The OBD II test is conducted by attaching a cable to the vehicle's on-board computer through a data link connector (DLC) usually found under the dashboard, and information is downloaded to a computer regarding the vehicle's emissions systems.

Two-speed idle test

The vehicle idles for 30 seconds, is then accelerated to 2500 revolutions per minute for 30 seconds, and then idles for 30 seconds.  An air sampling probe, placed in the tailpipe, collects information on the vehicle's emission of hydrocarbons and carbon monoxide.  The single- or two-speed idle test is part of a basic emissions inspection program used in moderate or marginal non-attainment ozone areas.  This test is conducted with a four-gas analyzer.

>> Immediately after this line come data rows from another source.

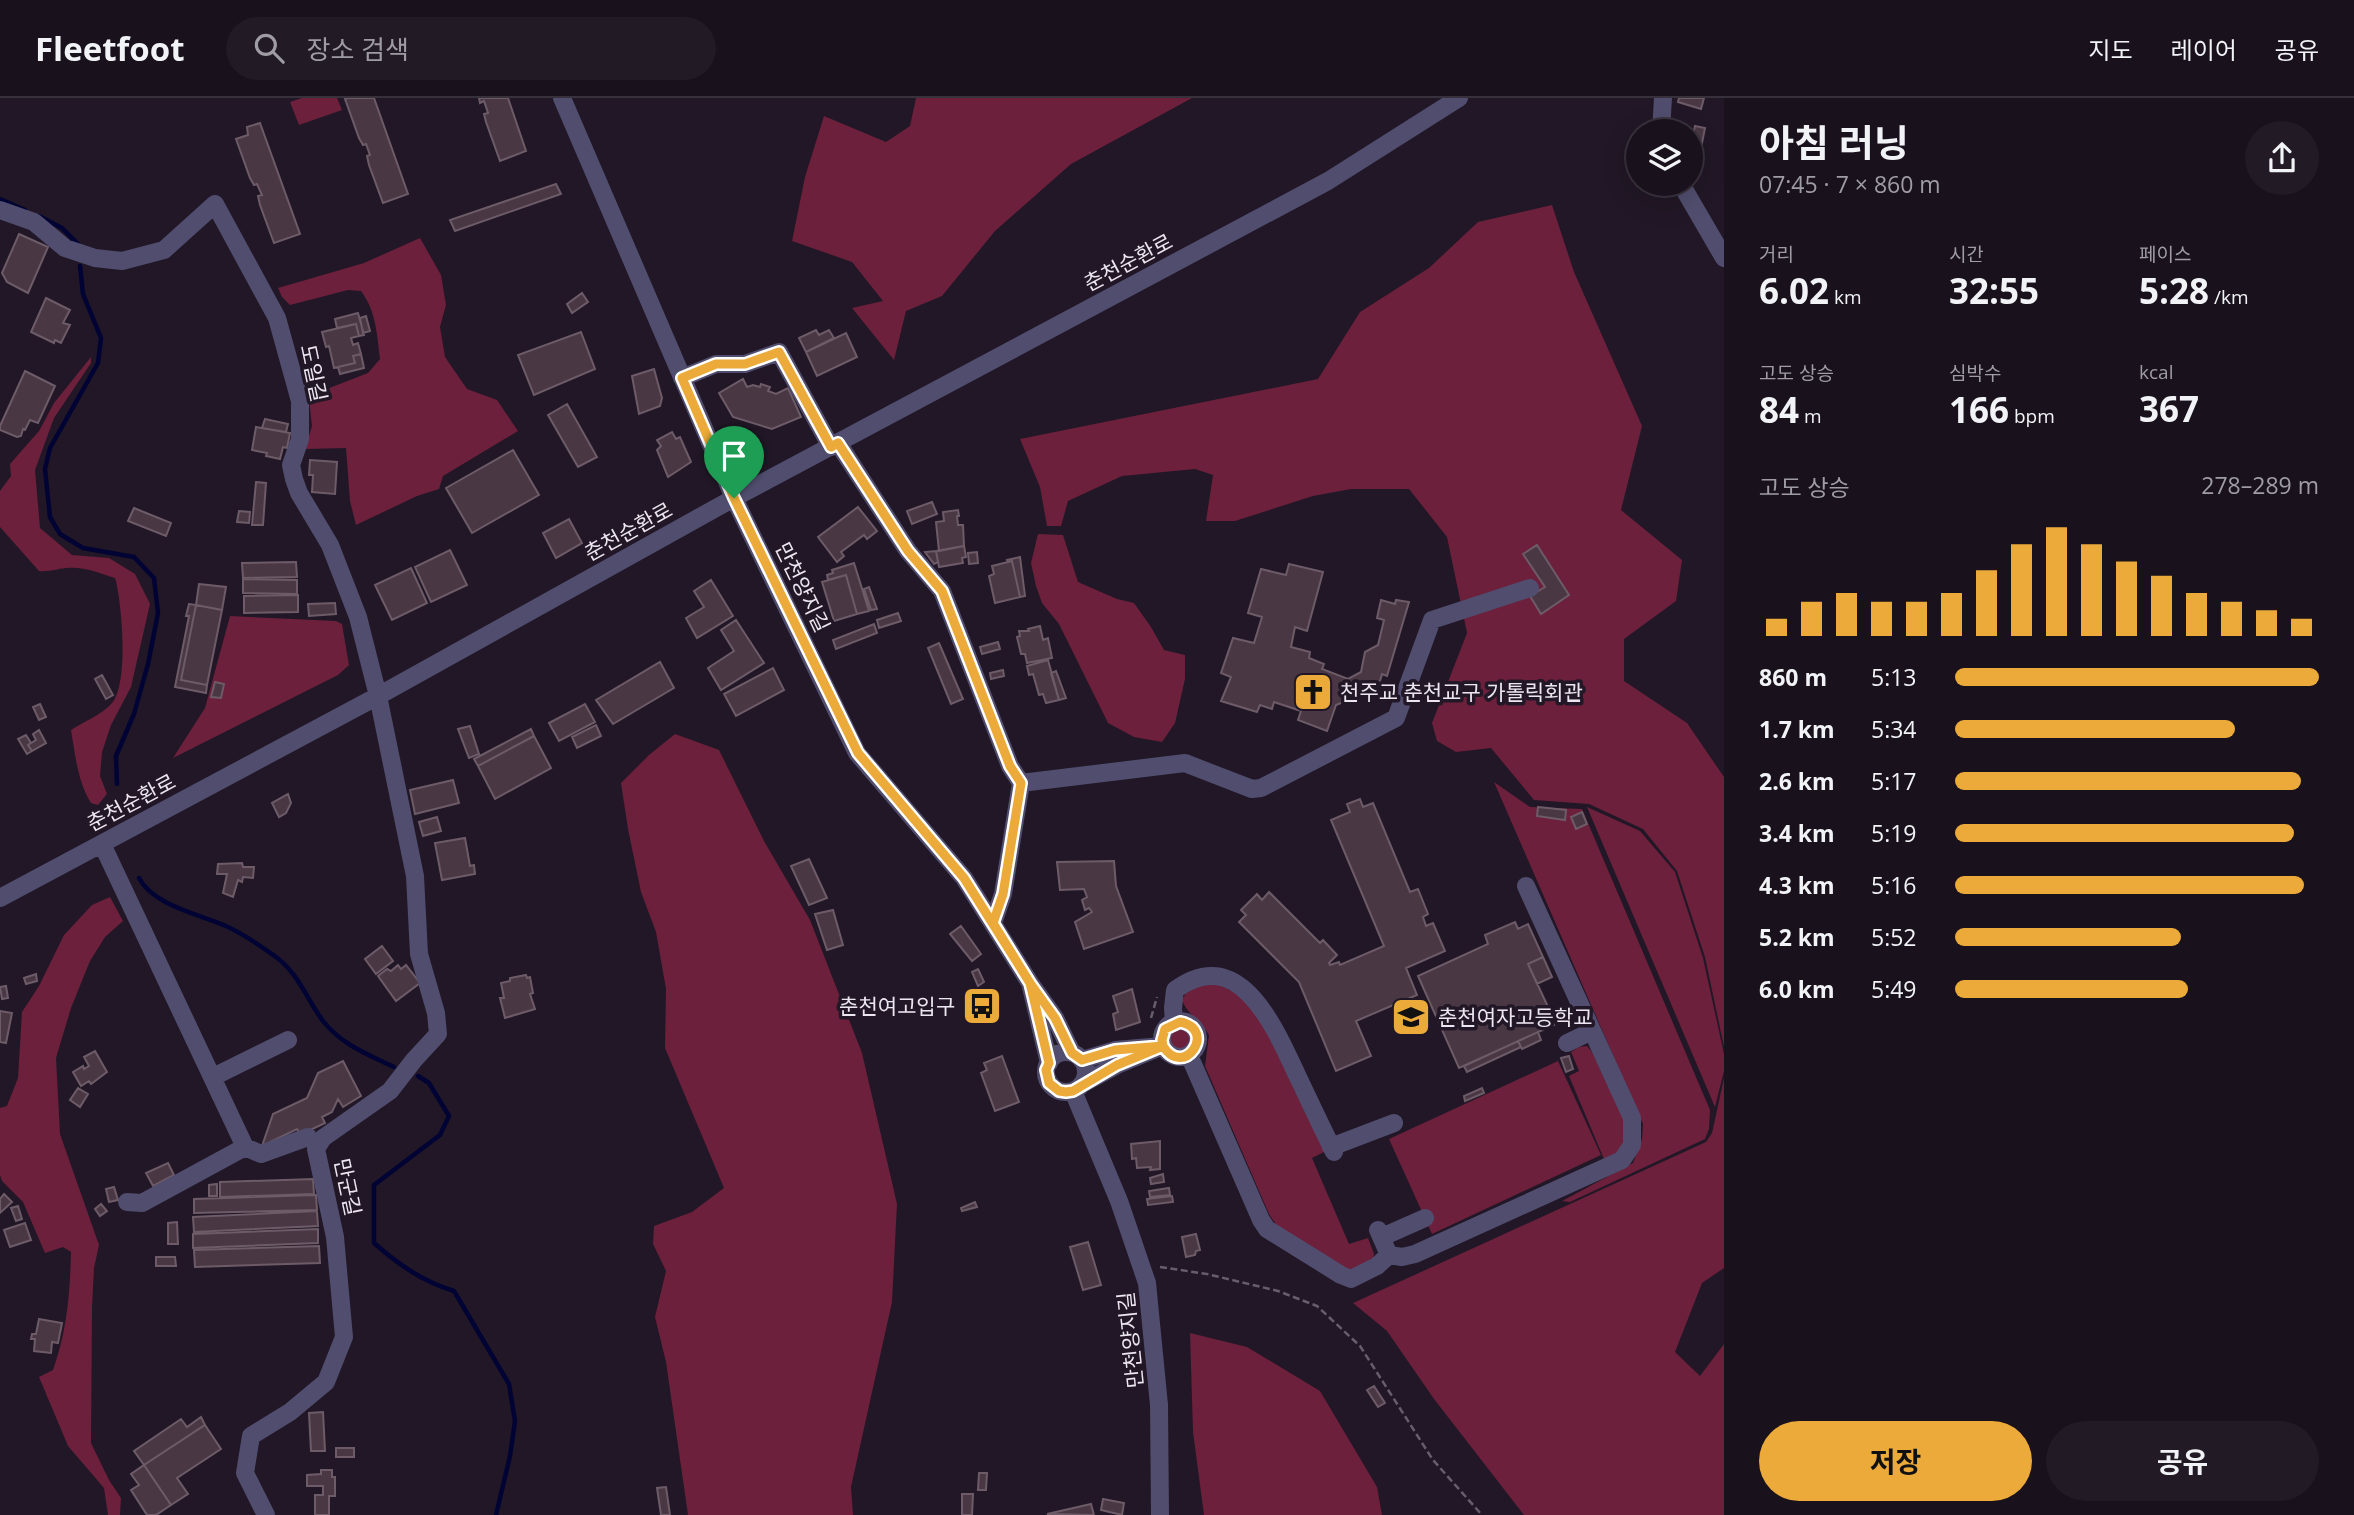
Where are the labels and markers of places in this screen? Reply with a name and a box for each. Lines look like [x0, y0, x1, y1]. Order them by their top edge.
pin [704, 426, 764, 498]
church icon: 천주교 춘천교구 가톨릭회관 [1292, 671, 1334, 713]
place label: 천주교 춘천교구 가톨릭회관 [1340, 678, 1583, 706]
bus stop icon: 춘천여고입구 [961, 985, 1003, 1027]
place label: 춘천여고입구 [839, 992, 955, 1020]
school or university icon: 춘천여자고등학교 [1390, 996, 1432, 1038]
place label: 춘천여자고등학교 [1438, 1003, 1593, 1031]

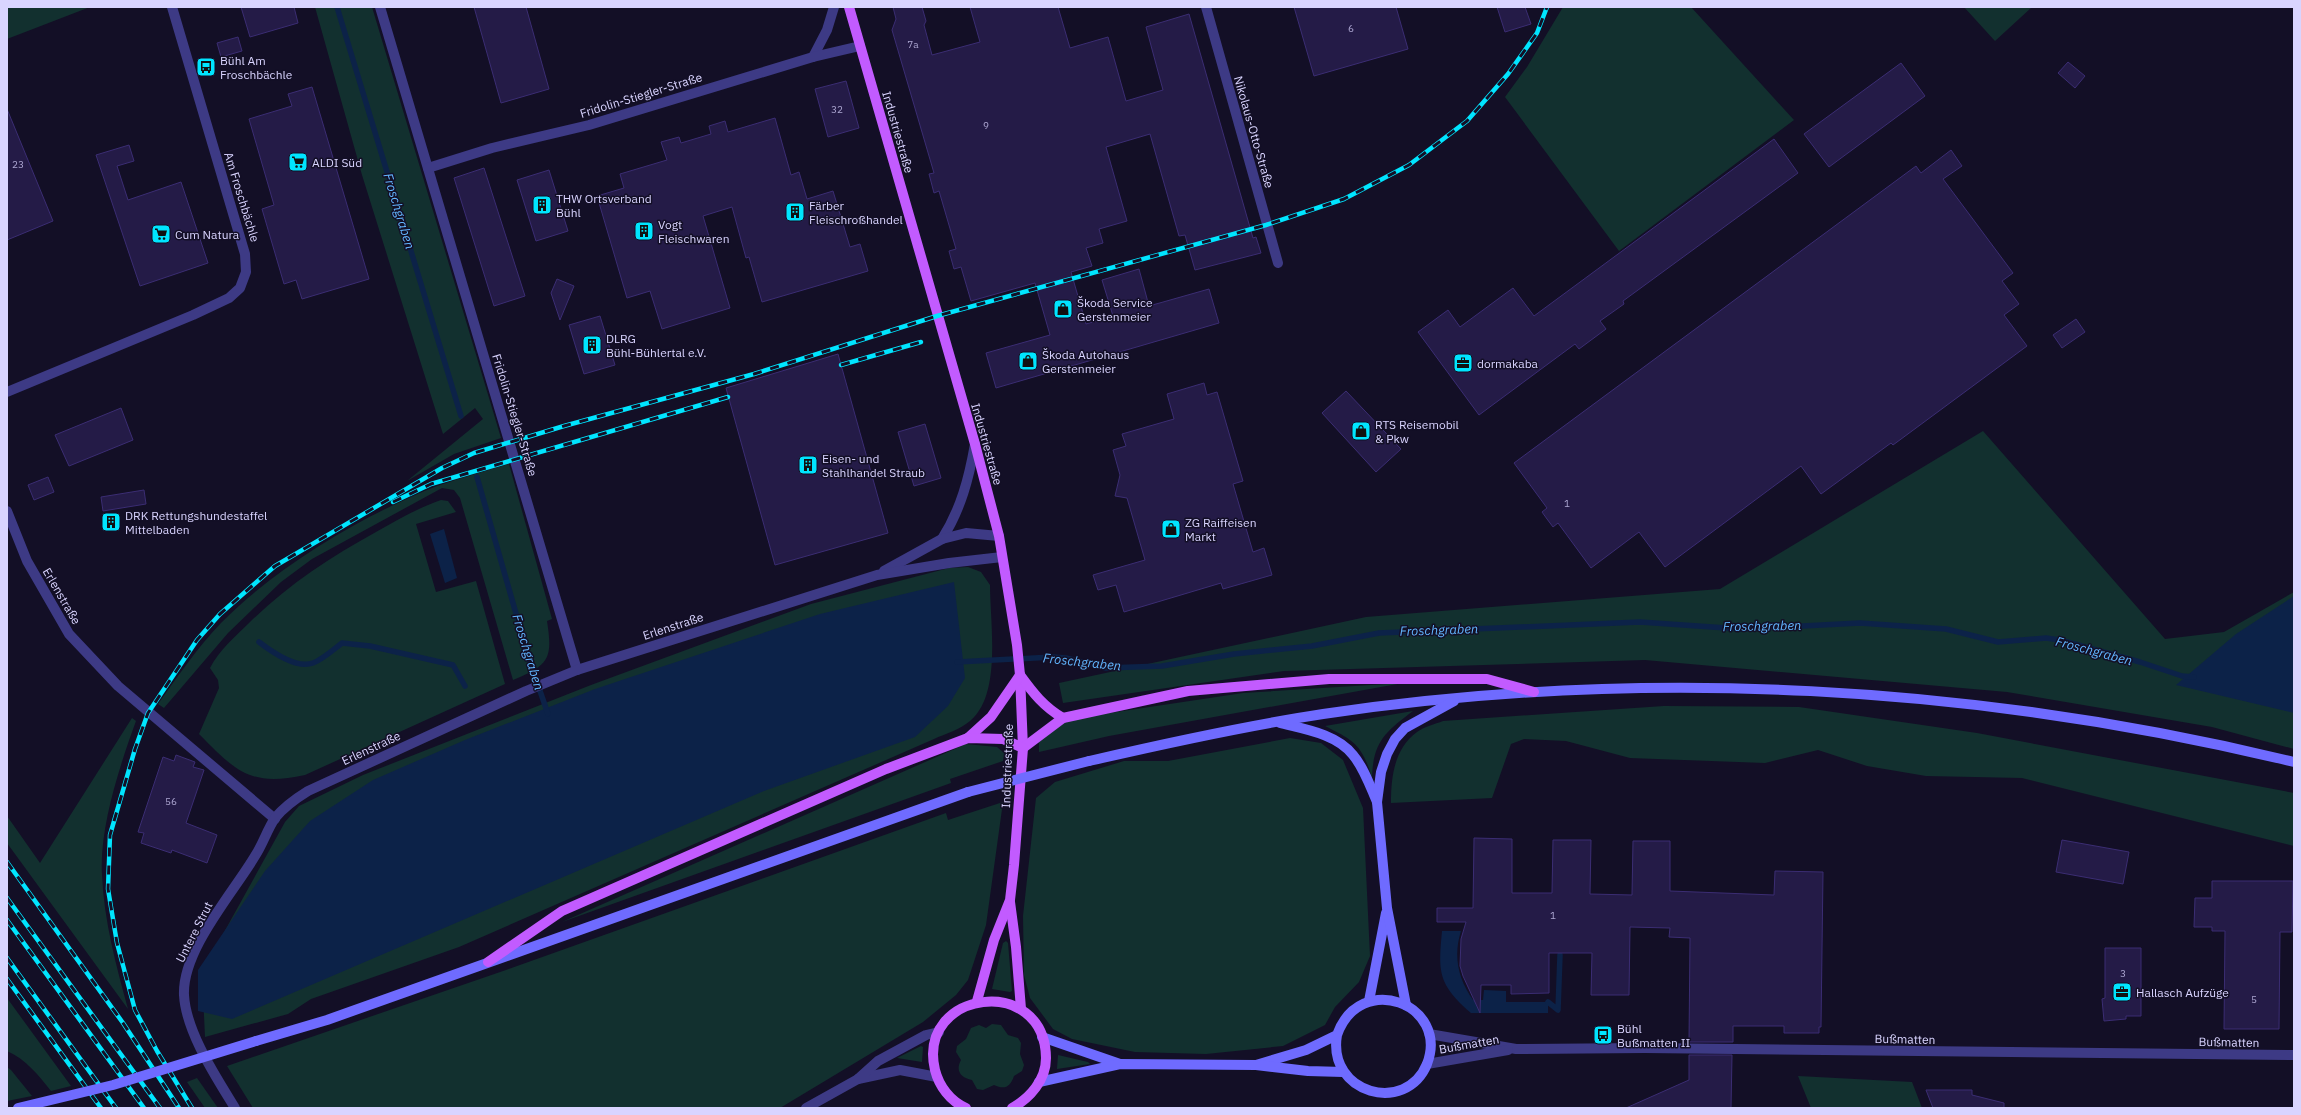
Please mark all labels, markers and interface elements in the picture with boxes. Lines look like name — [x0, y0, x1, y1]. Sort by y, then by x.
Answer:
house number: 6 — [1348, 22, 1354, 35]
house number: 7a — [907, 38, 919, 51]
place label: Bühl Am Froschbächle — [220, 53, 293, 82]
bus stop icon: Bühl Am Froschbächle — [195, 56, 217, 78]
street label: Fridolin-Stiegler-Straße — [578, 69, 704, 121]
street label: Nikolaus-Otto-Straße — [1231, 74, 1277, 190]
street label: Industriestraße — [879, 89, 917, 175]
house number: 32 — [831, 103, 843, 116]
house number: 9 — [983, 119, 989, 132]
street label: Am Froschbächle — [221, 150, 263, 244]
supermarket icon: ALDI Süd — [287, 151, 309, 173]
place label: ALDI Süd — [312, 155, 362, 170]
house number: 23 — [12, 158, 24, 171]
water label: Froschgraben — [379, 171, 419, 251]
place label: THW Ortsverband Bühl — [556, 191, 652, 220]
building icon: THW Ortsverband Bühl — [531, 194, 553, 216]
place label: Färber Fleischroßhandel — [809, 198, 903, 227]
building icon: Färber Fleischroßhandel — [784, 201, 806, 223]
place label: Vogt Fleischwaren — [658, 217, 729, 246]
building icon: Vogt Fleischwaren — [633, 220, 655, 242]
supermarket icon: Cum Natura — [150, 223, 172, 245]
place label: Cum Natura — [175, 227, 240, 242]
place label: Škoda Service Gerstenmeier — [1077, 295, 1153, 324]
shop icon: Škoda Service Gerstenmeier — [1052, 298, 1074, 320]
place label: DLRG Bühl-Bühlertal e.V. — [606, 331, 707, 360]
building icon: DLRG Bühl-Bühlertal e.V. — [581, 334, 603, 356]
place label: Škoda Autohaus Gerstenmeier — [1042, 347, 1129, 376]
shop icon: Škoda Autohaus Gerstenmeier — [1017, 350, 1039, 372]
street label: Fridolin-Stiegler-Straße — [489, 352, 541, 478]
office icon: dormakaba — [1452, 352, 1474, 374]
place label: dormakaba — [1477, 356, 1539, 371]
street label: Industriestraße — [968, 401, 1006, 487]
place label: RTS Reisemobil & Pkw — [1375, 417, 1459, 446]
shop icon: RTS Reisemobil & Pkw — [1350, 420, 1372, 442]
place label: Eisen- und Stahlhandel Straub — [822, 451, 925, 480]
building icon: Eisen- und Stahlhandel Straub — [797, 454, 819, 476]
house number: 1 — [1564, 497, 1570, 510]
place label: DRK Rettungshundestaffel Mittelbaden — [125, 508, 267, 537]
building icon: DRK Rettungshundestaffel Mittelbaden — [100, 511, 122, 533]
place label: ZG Raiffeisen Markt — [1185, 515, 1257, 544]
shop icon: ZG Raiffeisen Markt — [1160, 518, 1182, 540]
street label: Erlenstraße — [40, 565, 84, 627]
street label: Erlenstraße — [641, 609, 706, 643]
water label: Froschgraben — [508, 612, 548, 692]
water label: Froschgraben — [1723, 617, 1801, 635]
water label: Froschgraben — [1399, 620, 1479, 640]
water label: Froschgraben — [2054, 633, 2134, 669]
water label: Froschgraben — [1042, 649, 1122, 675]
street label: Industriestraße — [998, 723, 1016, 808]
street label: Erlenstraße — [339, 728, 403, 768]
house number: 56 — [165, 795, 177, 808]
street label: Untere Strut — [172, 899, 216, 965]
house number: 1 — [1550, 909, 1556, 922]
house number: 3 — [2120, 967, 2126, 980]
office icon: Hallasch Aufzüge — [2111, 981, 2133, 1003]
place label: Hallasch Aufzüge — [2136, 985, 2229, 1000]
house number: 5 — [2251, 993, 2257, 1006]
place label: Bühl Bußmatten II — [1617, 1021, 1691, 1050]
bus stop icon: Bühl Bußmatten II — [1592, 1024, 1614, 1046]
street label: Bußmatten — [1438, 1031, 1500, 1057]
street label: Bußmatten — [1874, 1031, 1936, 1047]
street label: Bußmatten — [2198, 1034, 2260, 1050]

Acceleration simulation mode (ASM) or loaded-mode

ASM testing requires a five-gas analyzer and dynamometer (a treadmill-like device that spins the front or rear tires of the vehicle). During the ASM test, the lane inspector inserts a probe into the tailpipe to collect and analyze exhaust that is emitted while the vehicle is accelerated and decelerated in the range of 0-30 miles per hour during the enhanced (or loaded mode) test.  This procedure more accurately measures vehicle emissions by simulating actual driving conditions (in other words, while the car is under load).  The test measures levels of hydrocarbon, carbon monoxide and nitrogen oxides.  It is mandated in serious, severe or extreme ozone non-attainment areas with urbanized populations over 200,000.

Gas cap pressure

A lane inspector places and then pressurizes an adapter on the vehicle's gas cap.  The test procedure measures leak flow rate to determine whether the gas cap seal is sufficient to prevent gasoline from evaporating into the air from the vehicle's tank.  A computer sets the target pressure for each test.  The computer also selects the correct gas cap test.